**WHAT TO DO:**
Transcribe every entry below word for word, but skip the pictures.

**INPUT DATA:**
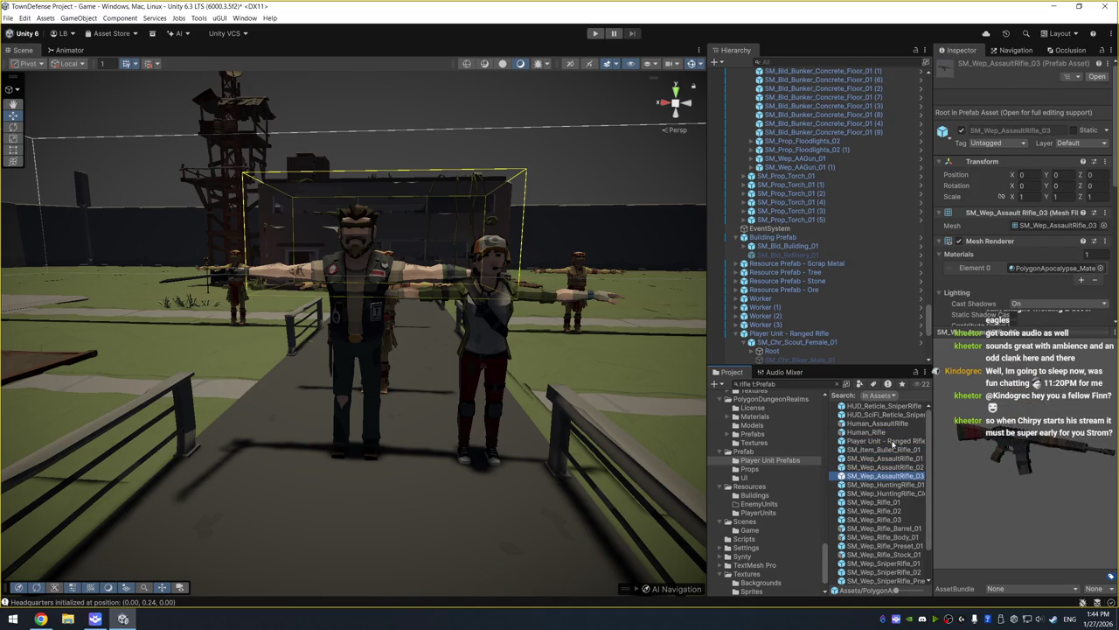
Keep previewing rifle models such as SM_Wep_Rifle_02, SM_Wep_Rifle_03 and SM_Wep_Rifle_Body_01
{"action": "key", "text": "Up"}
{"action": "key", "text": "Down"}
{"action": "key", "text": "Down"}
{"action": "key", "text": "Up"}
{"action": "key", "text": "Down"}
{"action": "key", "text": "Down"}
{"action": "key", "text": "Up"}
{"action": "key", "text": "Up"}
{"action": "key", "text": "Down"}
{"action": "key", "text": "Down"}
{"action": "key", "text": "Down"}
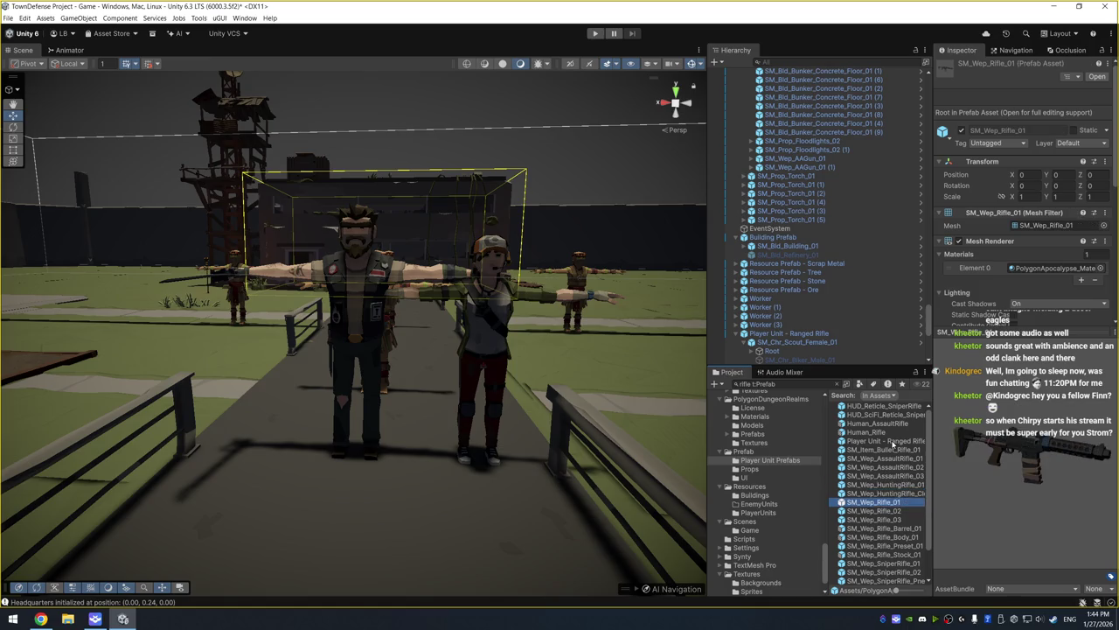
{"action": "key", "text": "Up"}
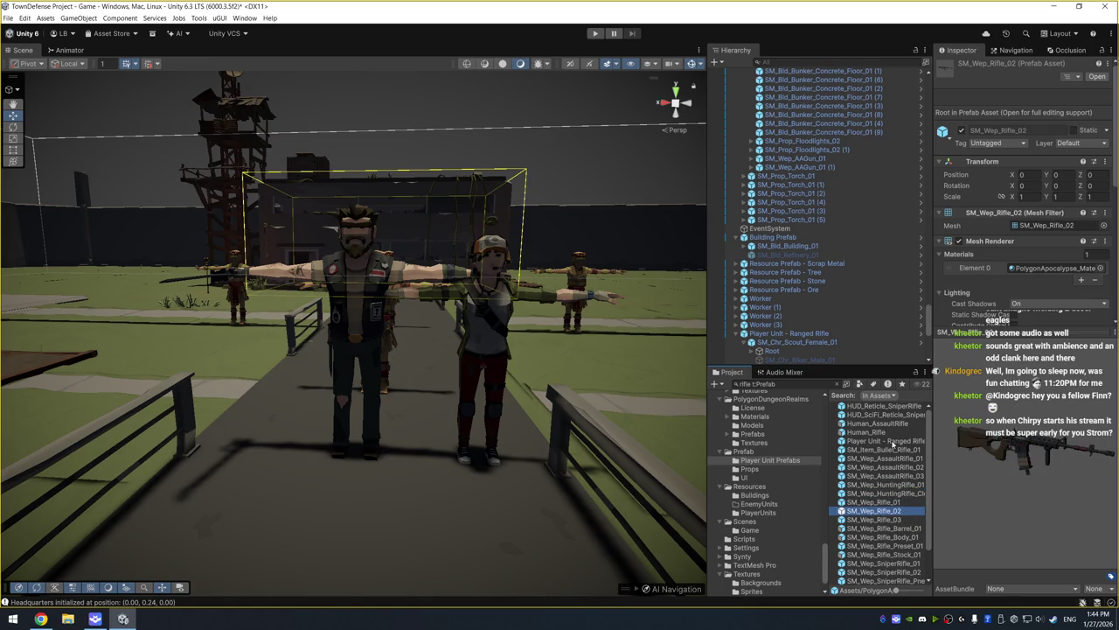
{"action": "key", "text": "Down"}
{"action": "key", "text": "Down"}
{"action": "key", "text": "Down"}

**YOUR RESPONSE:**
Keep previewing rifle models such as SM_Wep_Rifle_02, SM_Wep_Rifle_03 and SM_Wep_Rifle_Body_01
{"action": "key", "text": "Up"}
{"action": "key", "text": "Down"}
{"action": "key", "text": "Down"}
{"action": "key", "text": "Up"}
{"action": "key", "text": "Down"}
{"action": "key", "text": "Down"}
{"action": "key", "text": "Up"}
{"action": "key", "text": "Up"}
{"action": "key", "text": "Down"}
{"action": "key", "text": "Down"}
{"action": "key", "text": "Down"}
{"action": "key", "text": "Up"}
{"action": "key", "text": "Down"}
{"action": "key", "text": "Down"}
{"action": "key", "text": "Down"}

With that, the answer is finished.